[Saved entries]

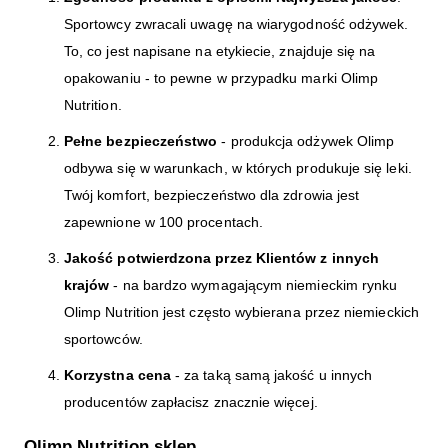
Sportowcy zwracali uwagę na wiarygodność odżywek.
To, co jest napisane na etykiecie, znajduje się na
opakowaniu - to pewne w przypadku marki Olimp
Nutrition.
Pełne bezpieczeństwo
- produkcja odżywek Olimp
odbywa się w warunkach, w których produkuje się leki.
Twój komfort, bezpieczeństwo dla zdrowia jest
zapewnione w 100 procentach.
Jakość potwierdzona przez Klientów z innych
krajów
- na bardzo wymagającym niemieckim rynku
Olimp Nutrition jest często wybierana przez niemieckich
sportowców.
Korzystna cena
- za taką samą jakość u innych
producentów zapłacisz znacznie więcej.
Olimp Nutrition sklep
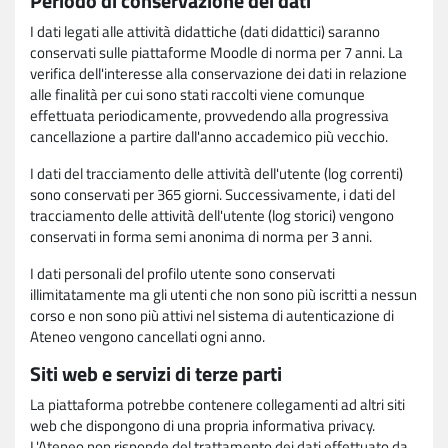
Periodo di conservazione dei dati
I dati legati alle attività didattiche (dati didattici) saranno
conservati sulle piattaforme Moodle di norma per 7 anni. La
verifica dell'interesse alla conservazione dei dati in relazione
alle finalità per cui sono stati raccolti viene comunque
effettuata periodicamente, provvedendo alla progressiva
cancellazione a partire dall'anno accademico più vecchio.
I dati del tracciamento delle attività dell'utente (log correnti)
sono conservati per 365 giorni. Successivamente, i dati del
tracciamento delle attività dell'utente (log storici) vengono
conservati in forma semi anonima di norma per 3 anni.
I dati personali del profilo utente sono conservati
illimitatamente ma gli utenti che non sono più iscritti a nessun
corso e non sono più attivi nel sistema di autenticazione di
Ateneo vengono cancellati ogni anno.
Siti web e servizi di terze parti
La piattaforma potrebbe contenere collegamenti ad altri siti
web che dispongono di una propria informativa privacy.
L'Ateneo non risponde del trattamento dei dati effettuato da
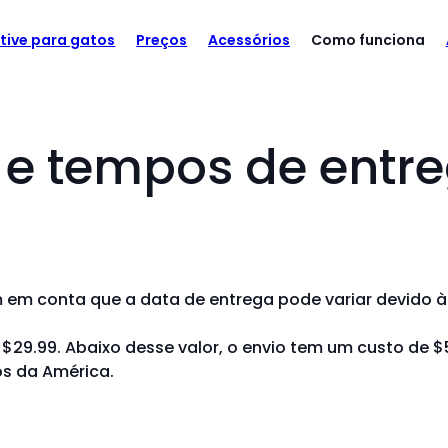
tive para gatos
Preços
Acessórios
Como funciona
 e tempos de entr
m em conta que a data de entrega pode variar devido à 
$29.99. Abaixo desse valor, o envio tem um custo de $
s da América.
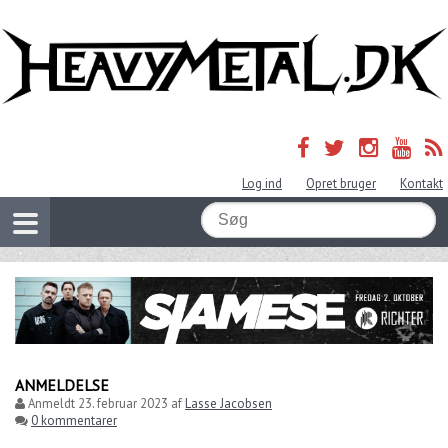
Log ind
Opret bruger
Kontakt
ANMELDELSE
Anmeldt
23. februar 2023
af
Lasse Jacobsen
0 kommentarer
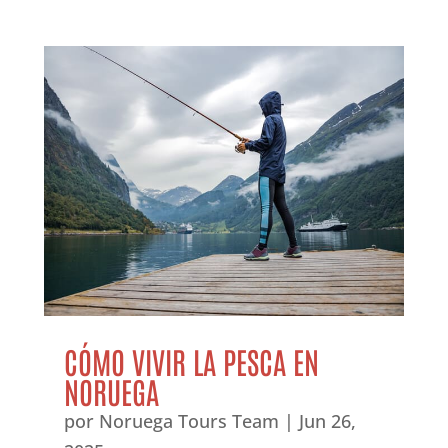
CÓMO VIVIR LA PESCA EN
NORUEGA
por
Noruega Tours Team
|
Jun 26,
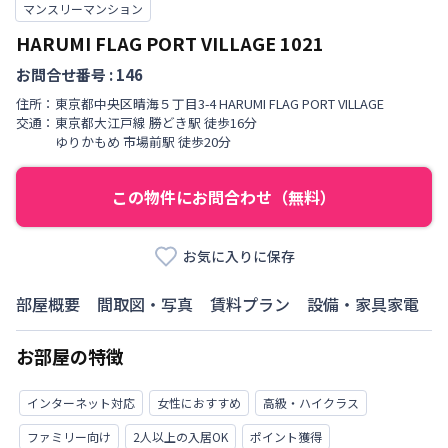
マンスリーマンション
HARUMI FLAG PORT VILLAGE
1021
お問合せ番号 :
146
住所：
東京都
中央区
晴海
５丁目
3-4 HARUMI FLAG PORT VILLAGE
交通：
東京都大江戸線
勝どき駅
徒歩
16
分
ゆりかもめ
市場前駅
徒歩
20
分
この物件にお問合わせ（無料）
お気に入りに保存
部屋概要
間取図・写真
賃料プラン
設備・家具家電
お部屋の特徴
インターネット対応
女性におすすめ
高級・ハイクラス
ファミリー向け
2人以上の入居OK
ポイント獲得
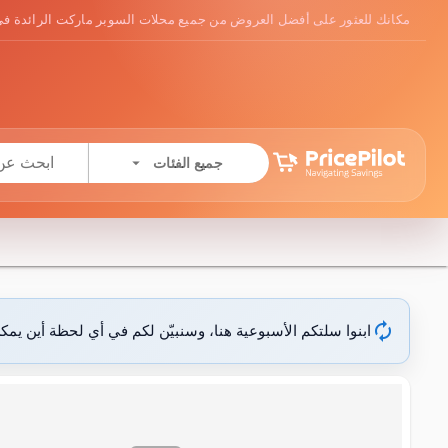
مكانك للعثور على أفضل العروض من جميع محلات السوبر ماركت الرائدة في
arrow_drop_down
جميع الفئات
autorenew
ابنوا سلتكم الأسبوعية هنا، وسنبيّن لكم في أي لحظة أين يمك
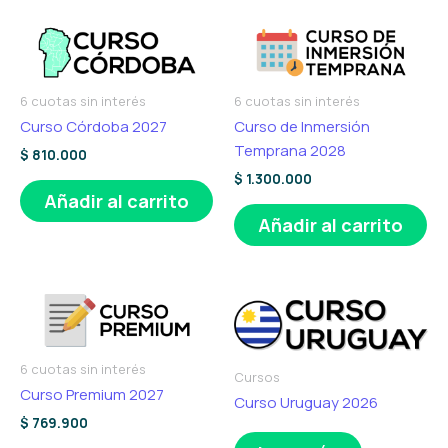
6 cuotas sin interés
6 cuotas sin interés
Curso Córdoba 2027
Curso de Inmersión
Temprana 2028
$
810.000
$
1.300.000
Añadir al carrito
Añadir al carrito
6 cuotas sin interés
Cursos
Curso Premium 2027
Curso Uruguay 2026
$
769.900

==

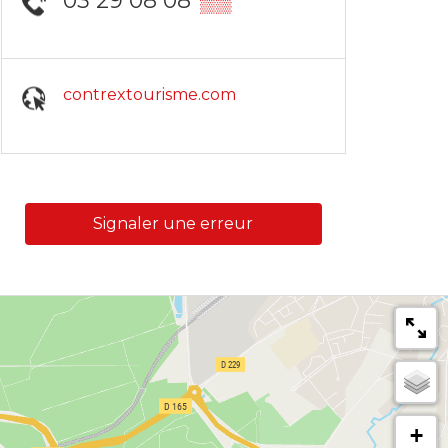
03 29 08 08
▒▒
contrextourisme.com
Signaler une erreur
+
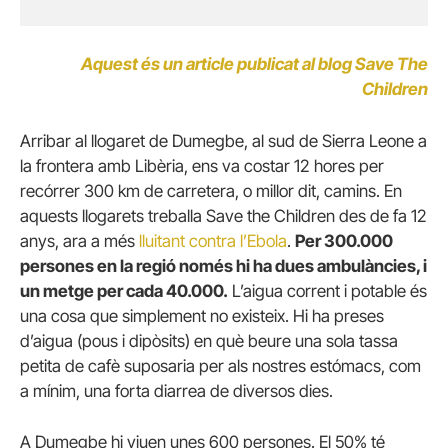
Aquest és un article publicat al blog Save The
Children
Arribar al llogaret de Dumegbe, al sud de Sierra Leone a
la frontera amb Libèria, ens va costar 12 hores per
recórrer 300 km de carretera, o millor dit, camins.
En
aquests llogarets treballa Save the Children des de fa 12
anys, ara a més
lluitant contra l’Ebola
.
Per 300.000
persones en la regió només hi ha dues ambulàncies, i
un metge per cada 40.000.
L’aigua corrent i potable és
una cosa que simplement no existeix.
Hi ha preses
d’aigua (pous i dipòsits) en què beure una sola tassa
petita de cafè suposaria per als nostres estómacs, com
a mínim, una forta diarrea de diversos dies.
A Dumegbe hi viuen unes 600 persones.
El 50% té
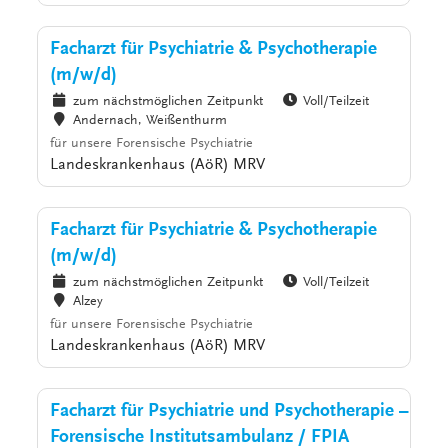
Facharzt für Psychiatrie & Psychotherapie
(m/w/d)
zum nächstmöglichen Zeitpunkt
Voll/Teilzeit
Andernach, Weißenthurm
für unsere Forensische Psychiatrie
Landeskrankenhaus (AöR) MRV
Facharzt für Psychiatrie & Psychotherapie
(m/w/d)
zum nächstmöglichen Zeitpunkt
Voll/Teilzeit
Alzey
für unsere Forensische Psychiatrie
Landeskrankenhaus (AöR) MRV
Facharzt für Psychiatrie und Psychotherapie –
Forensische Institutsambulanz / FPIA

...

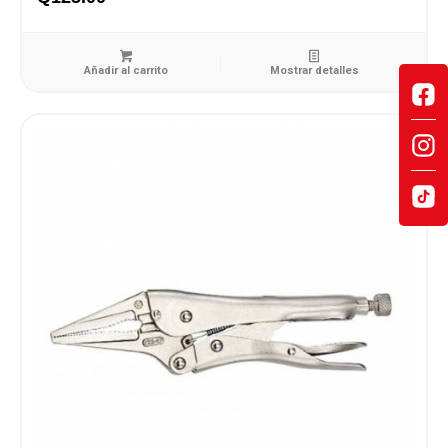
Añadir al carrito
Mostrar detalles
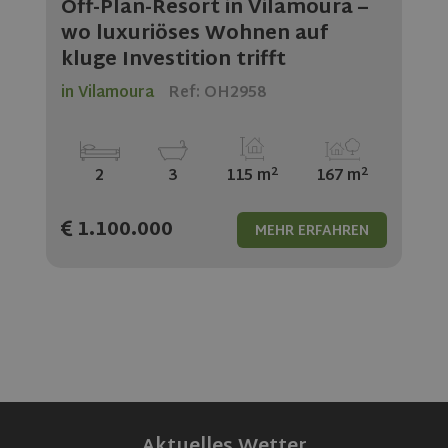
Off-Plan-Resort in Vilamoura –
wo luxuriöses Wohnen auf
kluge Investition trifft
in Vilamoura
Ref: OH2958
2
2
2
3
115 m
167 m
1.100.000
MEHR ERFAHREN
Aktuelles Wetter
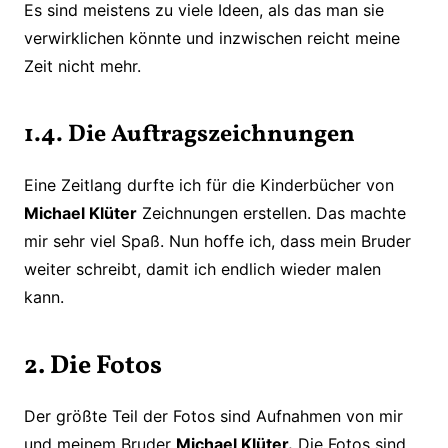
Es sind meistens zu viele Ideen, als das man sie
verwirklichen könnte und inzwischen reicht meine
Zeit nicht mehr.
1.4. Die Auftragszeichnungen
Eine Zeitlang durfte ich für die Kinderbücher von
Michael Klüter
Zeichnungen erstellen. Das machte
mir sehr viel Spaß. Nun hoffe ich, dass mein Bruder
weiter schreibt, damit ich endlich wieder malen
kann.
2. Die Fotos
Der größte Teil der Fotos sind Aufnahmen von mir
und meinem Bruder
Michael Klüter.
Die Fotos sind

## Task
Retrieve every line above holding the word "przez".

## Solution for this exercise
Jakość potwierdzona przez Klientów z innych
Olimp Nutrition jest często wybierana przez niemieckich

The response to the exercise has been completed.